We have a lovely family room in our home. The family room is used primarily by our three resident teenagers and their visiting friends.
This is a good system.
They have their television, music, Guitar Hero, video games, vast assortment of DVD's and a reasonable amount of privacy for entertaining themselves and their guests.
I rarely venture into this room as I have my own favorite places in the house, i.e. the kitchen where I too have my television, my work, my food, my stove and all my beloved kitchen gadgets.
We do all need our space now don't we.
However, it has recently come to my attention that some minor destruction has been going on in the family room. The destruction has taken the form of pillow ripping.
Hmm.. now I'm no genius when it comes to the construction of throw pillows but I am inclined to believe that they did not just self destruct or become suicidal pillows. That is not the brand I bought. Although I did commit the heinous crime of removing the DO NOT REMOVE THIS TAG tag I'm fairly certain that the brand name was not Self Destructing, Suicidal Pillows, Inc.
Let's take a closer look at the mayhem:
Even to my unpracticed eye, these do not look like self-inflicted wounds.
So, like any good mother, I rounded up the usual suspects for some intensive questioning:
Jake (19) - good natured college boy, prone to acts of kindness touched by a somewhat scatter brained personality. Lovable and non-violent.
Julia (17) - nice girl in the throws of severe monthly hormonal imbalances. Is prone to fits of teenage girl tantrums, random acts of brattiness but basically nonviolent.
Zach (15) - somewhat lovable young teen. Loves action video games where someone or something is blown up at least 1421 times within the first few moments of gameplay.
Let's move on:
Holly Bear (10 months) - strong silent type, loyal to a fault. Does not typically inhabit family room preferring to stay close to me but can be sneaky AND destructive as evidenced by collection of chewed up beanie babies and flip flops she keeps in crate.
Not Me - frequent visitor to our home. Doesn't stay long but seems to be one of the most unruly and uncooperative of the bunch. Prone to leaving wet towels on floor, dirty dishes in sink and empty milk cartons in fridge.
I Don't Know - The most mysterious of all the inhabitants of our home, I Don't Know is behind any number of household infractions. Leaves doors open and unlocked when coming and going (must have been born in a barn), spills things on the rugs, breaks cell phones, dishes, wine glasses, etc.. NEVER cleans up after mishaps - just slides off into the night.. like I said, mysterious.
After lengthy questioning of all the usual suspects it seems that Not Me and I Don't Know are to blame for the pillow massacre.
I spent a rainy afternoon repairing the damage and now all is well in the Family Room once again.
Spending all that time with the pillows reminded me of Magic Potato Pillows.
The way these potatoes puff when you cook them will remind you of Magic AND Throw Pillows, only tastier.

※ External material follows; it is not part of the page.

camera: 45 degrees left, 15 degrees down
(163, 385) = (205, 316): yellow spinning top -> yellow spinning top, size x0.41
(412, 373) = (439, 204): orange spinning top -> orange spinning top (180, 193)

Magic Potato Pillows: (makes about 16 pillows - enough for 3-4 people)
4 large baking potatoes
oil for frying (I like peanut, but canola is fine too)
Salt for sprinkling
This is tricky.
Cut the potatoes (unpeeled) into rectangular blocks, by slicing off each side of the potato.
Then slice the potato about an 1/8 inch thick.
While the potatoes are soaking, start heating up your oil. Pour about 2 inches into a pan, and heat to 285 degrees.
Pat your potato slices really, really dry on paper towels and add them to the hot oil. Cook them for about 3 minutes, until they are just soft but not browned. Remove from oil and drain on paper towels.
Crank the oil up to 350 degrees. Put the potatoes back into the oil and POOF! The potatoes will puff up like little throw pillows. Cook the potatoes until they are crisp and brown - this will only take a minute or so.
Drain on paper towels, salt while still a bit wet and enjoy! You only need 3 or 4 potato puffs per person.
A Cook's Notes: do not invite Not Me or I Don't Know over - besides being destructive, they are also gluttons and will eat the entire batch while your back is turned and before you can get a picture.